Les lèvres glissèrent jusqu’à son cou, brutales, sauvages d’orgueil bafoué autant que de désir. Marie ne chercha pas à le repousser. Il écarta brutalement les lacets du corsage et s’empara de sa poitrine menue en gémissant :
— Dis-moi, dis-moi qu’il t’a violée, qu’il t’a trahie de même qu’il m’a trahi. Dis-le-moi, Marie, dis-le… supplia-t-il en cherchant sa bouche.
Mais le regard qu’il rencontra lui poignarda le cœur. Marie demandait seulement pardon.
— Tu as raison. Je t’ai trahi et je l’ai forcée.
Jean venait de surgir sur la coursive. Il avait mis du temps à les retrouver et était encore essoufflé.
— Tu arrives trop tard, Jean, grogna Constant que l’aveu silencieux de Marie avait pétrifié.
— Je t’assure… insista Jean en s’approchant, mais Constant tira sa dague et se releva vivement.
— Ne te mêle pas de ça, tu entends. Tu en as assez fait !
— Laisse-la partir et réglons ce différend entre hommes, demanda Jean en reculant prudemment. Juste toi et moi.
— Non ! Intervint Marie en se redressant.
D’une main, elle s’accrocha au pourpoint de Constant, mais celui-ci la repoussa.

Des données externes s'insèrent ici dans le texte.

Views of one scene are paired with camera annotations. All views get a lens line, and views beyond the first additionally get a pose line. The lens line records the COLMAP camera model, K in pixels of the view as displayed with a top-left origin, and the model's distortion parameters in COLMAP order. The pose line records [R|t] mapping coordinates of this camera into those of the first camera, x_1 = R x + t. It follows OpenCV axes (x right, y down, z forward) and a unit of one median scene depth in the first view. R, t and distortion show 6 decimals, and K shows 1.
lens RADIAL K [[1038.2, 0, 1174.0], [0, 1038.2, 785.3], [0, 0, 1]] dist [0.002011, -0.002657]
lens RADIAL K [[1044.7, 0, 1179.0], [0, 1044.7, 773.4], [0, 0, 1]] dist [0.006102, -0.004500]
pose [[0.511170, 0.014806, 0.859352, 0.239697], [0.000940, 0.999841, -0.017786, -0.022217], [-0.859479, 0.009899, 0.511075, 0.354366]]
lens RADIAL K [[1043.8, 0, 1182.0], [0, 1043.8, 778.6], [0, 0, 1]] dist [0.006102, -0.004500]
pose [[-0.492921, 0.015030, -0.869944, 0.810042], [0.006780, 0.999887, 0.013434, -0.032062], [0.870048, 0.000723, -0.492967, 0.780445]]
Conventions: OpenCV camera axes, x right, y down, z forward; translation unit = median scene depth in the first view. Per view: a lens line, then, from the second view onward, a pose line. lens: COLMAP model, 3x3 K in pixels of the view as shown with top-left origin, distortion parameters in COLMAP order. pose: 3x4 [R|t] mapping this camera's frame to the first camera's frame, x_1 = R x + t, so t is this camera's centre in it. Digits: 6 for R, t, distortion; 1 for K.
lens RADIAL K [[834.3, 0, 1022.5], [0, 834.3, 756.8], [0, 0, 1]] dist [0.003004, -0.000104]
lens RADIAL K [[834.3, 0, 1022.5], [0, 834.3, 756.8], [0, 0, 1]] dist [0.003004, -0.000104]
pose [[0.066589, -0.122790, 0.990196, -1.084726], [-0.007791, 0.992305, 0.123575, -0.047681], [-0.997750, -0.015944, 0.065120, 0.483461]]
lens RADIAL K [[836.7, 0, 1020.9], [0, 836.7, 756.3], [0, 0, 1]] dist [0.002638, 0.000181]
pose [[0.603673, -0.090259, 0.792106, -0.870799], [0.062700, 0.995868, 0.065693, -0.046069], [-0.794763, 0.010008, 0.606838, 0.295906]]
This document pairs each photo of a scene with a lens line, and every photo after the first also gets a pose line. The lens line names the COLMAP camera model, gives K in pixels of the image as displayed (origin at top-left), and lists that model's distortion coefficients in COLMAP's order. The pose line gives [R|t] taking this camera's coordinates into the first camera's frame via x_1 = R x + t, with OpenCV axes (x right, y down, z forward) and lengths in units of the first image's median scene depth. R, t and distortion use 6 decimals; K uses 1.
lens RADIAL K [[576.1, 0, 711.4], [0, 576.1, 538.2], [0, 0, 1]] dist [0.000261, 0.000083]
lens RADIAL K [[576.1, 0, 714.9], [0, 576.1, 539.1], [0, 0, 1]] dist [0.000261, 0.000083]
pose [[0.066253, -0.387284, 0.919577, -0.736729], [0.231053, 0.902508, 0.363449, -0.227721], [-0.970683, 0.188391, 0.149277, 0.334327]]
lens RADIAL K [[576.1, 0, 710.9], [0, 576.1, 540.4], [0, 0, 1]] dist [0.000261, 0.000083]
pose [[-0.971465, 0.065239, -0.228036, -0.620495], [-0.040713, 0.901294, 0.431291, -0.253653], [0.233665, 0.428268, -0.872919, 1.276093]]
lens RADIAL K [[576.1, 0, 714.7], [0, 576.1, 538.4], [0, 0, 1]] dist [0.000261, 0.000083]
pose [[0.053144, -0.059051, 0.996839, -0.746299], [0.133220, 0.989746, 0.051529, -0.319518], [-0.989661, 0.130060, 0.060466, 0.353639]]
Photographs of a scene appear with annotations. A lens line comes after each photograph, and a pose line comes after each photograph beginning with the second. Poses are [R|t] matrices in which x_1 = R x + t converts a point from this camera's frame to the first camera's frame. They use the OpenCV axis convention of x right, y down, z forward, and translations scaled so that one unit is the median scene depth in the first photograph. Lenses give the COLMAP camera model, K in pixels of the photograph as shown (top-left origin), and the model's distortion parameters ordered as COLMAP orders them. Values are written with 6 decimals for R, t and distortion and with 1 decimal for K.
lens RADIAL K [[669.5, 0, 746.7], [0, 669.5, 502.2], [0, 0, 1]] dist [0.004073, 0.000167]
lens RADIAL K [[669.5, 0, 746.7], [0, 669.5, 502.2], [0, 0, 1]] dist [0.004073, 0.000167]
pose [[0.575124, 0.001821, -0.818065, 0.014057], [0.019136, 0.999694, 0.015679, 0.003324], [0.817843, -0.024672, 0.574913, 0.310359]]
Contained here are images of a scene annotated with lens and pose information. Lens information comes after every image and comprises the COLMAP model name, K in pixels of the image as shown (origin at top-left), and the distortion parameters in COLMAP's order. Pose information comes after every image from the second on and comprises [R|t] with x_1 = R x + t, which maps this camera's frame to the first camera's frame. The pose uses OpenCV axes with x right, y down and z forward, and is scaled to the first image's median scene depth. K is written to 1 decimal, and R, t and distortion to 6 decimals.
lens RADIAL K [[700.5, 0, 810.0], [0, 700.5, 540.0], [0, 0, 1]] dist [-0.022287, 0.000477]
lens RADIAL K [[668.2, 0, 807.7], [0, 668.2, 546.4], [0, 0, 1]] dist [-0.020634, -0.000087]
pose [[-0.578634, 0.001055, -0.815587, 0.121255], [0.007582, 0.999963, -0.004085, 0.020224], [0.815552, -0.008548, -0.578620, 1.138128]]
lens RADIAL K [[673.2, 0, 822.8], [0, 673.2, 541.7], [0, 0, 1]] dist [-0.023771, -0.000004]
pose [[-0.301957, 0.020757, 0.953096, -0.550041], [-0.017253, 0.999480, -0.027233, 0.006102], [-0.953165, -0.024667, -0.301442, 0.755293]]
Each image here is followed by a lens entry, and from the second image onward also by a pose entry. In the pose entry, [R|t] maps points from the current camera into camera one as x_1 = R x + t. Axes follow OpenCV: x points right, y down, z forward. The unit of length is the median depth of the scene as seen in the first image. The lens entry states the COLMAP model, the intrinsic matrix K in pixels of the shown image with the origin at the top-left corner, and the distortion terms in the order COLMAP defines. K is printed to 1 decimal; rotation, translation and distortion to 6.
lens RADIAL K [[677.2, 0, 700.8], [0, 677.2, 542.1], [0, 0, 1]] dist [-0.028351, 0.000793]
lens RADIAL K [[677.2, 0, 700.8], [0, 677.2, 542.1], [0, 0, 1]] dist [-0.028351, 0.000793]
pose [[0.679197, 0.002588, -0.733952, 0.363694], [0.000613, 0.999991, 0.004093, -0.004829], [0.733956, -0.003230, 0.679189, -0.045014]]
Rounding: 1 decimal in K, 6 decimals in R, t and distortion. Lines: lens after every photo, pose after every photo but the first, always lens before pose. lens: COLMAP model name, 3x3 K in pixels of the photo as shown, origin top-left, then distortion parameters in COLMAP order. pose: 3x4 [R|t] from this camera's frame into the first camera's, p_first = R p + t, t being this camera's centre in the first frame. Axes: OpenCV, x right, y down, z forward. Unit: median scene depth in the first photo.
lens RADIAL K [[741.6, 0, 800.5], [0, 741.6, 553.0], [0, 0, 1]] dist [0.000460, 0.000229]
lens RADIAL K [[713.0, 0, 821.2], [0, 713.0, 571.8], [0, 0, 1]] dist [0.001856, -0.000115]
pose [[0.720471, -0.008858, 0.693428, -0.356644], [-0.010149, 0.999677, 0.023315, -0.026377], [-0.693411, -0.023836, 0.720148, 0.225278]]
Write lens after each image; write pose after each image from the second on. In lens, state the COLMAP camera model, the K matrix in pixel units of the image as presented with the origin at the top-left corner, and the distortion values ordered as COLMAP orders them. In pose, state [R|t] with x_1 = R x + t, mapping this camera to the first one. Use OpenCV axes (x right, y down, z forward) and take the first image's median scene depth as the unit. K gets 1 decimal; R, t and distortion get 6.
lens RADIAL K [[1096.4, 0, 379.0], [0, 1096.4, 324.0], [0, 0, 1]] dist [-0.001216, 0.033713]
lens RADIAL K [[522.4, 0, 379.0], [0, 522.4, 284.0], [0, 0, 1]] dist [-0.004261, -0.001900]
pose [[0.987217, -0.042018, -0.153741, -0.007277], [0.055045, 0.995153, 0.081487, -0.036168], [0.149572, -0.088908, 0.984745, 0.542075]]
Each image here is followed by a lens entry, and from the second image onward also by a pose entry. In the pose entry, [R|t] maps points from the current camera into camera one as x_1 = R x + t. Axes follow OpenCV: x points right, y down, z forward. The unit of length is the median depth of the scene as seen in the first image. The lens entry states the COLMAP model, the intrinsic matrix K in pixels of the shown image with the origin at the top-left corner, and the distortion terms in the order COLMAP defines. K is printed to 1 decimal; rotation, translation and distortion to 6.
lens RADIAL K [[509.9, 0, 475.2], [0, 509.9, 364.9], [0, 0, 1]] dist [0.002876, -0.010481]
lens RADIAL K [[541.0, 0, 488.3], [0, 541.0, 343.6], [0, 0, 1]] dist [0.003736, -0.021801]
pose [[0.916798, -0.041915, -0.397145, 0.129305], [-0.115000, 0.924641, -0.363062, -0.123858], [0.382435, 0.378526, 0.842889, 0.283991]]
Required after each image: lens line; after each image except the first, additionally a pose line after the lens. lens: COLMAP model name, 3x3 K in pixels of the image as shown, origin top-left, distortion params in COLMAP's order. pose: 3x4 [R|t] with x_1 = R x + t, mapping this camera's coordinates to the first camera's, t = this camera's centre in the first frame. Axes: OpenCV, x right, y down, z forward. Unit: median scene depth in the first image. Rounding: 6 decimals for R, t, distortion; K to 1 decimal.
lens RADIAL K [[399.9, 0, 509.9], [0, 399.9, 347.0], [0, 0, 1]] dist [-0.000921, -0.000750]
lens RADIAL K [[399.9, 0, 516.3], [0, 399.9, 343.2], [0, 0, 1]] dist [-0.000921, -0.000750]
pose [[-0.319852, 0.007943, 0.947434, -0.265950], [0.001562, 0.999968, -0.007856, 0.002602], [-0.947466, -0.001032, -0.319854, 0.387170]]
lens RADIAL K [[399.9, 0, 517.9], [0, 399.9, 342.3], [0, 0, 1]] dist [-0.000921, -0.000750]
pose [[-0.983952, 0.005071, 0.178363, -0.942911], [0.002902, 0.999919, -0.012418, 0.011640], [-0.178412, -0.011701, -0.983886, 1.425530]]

— C’est lui que tu es venu rejoindre, n’est-ce pas ? Gronda-t-il. C’est tout à l’heure que j’ai compris. À sa main sur toi.
— Non, Constant. Je te le jure. Tu es le seul. Le seul que j’aie aimé. Le seul que j’aimerai jamais. Ça s’est passé la veille de votre arrivée à Vollore. J’étais terrorisée. Je ne… Oh ! Constant, j’aurais tellement voulu que ce soit toi, gémit-elle dans un sanglot.
Il parut décontenancé un moment, l’arme lui glissa des doigts, écorchant la pierre. Il ferma les yeux puis les rouvrit, amer.
— Mais tu n’as rien dit, Marie. Rien ! Tu m’as laissé partir. Pour pouvoir mettre ses enfants au monde.